### Task description
Output all of the entries beneath, exactly as written.

┌─ Source material

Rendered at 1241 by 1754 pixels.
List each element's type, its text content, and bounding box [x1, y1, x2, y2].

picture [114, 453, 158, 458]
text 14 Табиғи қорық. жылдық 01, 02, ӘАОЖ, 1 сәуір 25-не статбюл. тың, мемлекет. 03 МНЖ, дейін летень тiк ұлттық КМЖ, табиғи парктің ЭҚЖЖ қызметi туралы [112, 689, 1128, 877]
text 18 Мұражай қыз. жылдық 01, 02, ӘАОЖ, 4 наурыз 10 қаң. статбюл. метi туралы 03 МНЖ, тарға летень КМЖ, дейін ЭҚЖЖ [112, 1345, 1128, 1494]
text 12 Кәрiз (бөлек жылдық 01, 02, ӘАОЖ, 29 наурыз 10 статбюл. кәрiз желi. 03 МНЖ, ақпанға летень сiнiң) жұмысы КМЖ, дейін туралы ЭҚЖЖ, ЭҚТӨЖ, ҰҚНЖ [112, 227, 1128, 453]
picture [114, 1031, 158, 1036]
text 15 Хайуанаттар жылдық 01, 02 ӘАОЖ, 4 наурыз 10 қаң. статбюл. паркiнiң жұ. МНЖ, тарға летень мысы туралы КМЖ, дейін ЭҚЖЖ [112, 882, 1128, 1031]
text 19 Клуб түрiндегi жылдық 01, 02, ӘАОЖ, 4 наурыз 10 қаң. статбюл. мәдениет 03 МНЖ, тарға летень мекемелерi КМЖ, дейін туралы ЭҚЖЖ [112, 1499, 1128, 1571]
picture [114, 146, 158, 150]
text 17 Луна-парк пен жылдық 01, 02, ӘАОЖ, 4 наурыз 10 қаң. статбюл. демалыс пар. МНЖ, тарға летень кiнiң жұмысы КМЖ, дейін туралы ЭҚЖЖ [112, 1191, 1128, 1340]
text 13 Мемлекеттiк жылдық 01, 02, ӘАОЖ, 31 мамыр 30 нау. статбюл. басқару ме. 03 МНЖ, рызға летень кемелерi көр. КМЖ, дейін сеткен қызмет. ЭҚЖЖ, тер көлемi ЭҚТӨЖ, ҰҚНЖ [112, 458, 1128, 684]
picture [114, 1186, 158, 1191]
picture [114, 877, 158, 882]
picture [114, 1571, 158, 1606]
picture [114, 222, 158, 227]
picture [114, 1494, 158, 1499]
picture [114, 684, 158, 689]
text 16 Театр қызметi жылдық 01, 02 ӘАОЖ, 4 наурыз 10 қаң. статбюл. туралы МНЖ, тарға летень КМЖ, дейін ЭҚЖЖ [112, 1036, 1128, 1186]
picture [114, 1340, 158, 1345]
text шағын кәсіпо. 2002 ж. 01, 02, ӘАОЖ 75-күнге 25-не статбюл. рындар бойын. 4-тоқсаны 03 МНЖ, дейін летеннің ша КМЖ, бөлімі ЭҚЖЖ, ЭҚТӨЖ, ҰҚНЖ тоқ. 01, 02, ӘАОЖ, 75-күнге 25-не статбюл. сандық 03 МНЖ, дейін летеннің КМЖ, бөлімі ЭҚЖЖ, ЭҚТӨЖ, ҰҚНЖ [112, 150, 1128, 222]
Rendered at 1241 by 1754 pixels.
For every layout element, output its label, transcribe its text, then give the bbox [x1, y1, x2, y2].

└─

### Solution to the problem
Rendered at 1241 by 1754 pixels.
List each element's type, its text content, and bounding box [x1, y1, x2, y2].

picture [114, 453, 158, 458]
text 14 Табиғи қорық. жылдық 01, 02, ӘАОЖ, 1 сәуір 25-не статбюл. тың, мемлекет. 03 МНЖ, дейін летень тiк ұлттық КМЖ, табиғи парктің ЭҚЖЖ қызметi туралы [112, 689, 1128, 877]
text 18 Мұражай қыз. жылдық 01, 02, ӘАОЖ, 4 наурыз 10 қаң. статбюл. метi туралы 03 МНЖ, тарға летень КМЖ, дейін ЭҚЖЖ [112, 1345, 1128, 1494]
text 12 Кәрiз (бөлек жылдық 01, 02, ӘАОЖ, 29 наурыз 10 статбюл. кәрiз желi. 03 МНЖ, ақпанға летень сiнiң) жұмысы КМЖ, дейін туралы ЭҚЖЖ, ЭҚТӨЖ, ҰҚНЖ [112, 227, 1128, 453]
picture [114, 1031, 158, 1036]
text 15 Хайуанаттар жылдық 01, 02 ӘАОЖ, 4 наурыз 10 қаң. статбюл. паркiнiң жұ. МНЖ, тарға летень мысы туралы КМЖ, дейін ЭҚЖЖ [112, 882, 1128, 1031]
text 19 Клуб түрiндегi жылдық 01, 02, ӘАОЖ, 4 наурыз 10 қаң. статбюл. мәдениет 03 МНЖ, тарға летень мекемелерi КМЖ, дейін туралы ЭҚЖЖ [112, 1499, 1128, 1571]
picture [114, 146, 158, 150]
text 17 Луна-парк пен жылдық 01, 02, ӘАОЖ, 4 наурыз 10 қаң. статбюл. демалыс пар. МНЖ, тарға летень кiнiң жұмысы КМЖ, дейін туралы ЭҚЖЖ [112, 1191, 1128, 1340]
text 13 Мемлекеттiк жылдық 01, 02, ӘАОЖ, 31 мамыр 30 нау. статбюл. басқару ме. 03 МНЖ, рызға летень кемелерi көр. КМЖ, дейін сеткен қызмет. ЭҚЖЖ, тер көлемi ЭҚТӨЖ, ҰҚНЖ [112, 458, 1128, 684]
picture [114, 1186, 158, 1191]
picture [114, 877, 158, 882]
picture [114, 1571, 158, 1606]
picture [114, 222, 158, 227]
picture [114, 1494, 158, 1499]
picture [114, 684, 158, 689]
text 16 Театр қызметi жылдық 01, 02 ӘАОЖ, 4 наурыз 10 қаң. статбюл. туралы МНЖ, тарға летень КМЖ, дейін ЭҚЖЖ [112, 1036, 1128, 1186]
picture [114, 1340, 158, 1345]
text шағын кәсіпо. 2002 ж. 01, 02, ӘАОЖ 75-күнге 25-не статбюл. рындар бойын. 4-тоқсаны 03 МНЖ, дейін летеннің ша КМЖ, бөлімі ЭҚЖЖ, ЭҚТӨЖ, ҰҚНЖ тоқ. 01, 02, ӘАОЖ, 75-күнге 25-не статбюл. сандық 03 МНЖ, дейін летеннің КМЖ, бөлімі ЭҚЖЖ, ЭҚТӨЖ, ҰҚНЖ [112, 150, 1128, 222]
Rendered at 1241 by 1754 pixels.
For every layout element, output its label, transcribe its text, then give the bbox [x1, y1, x2, y2].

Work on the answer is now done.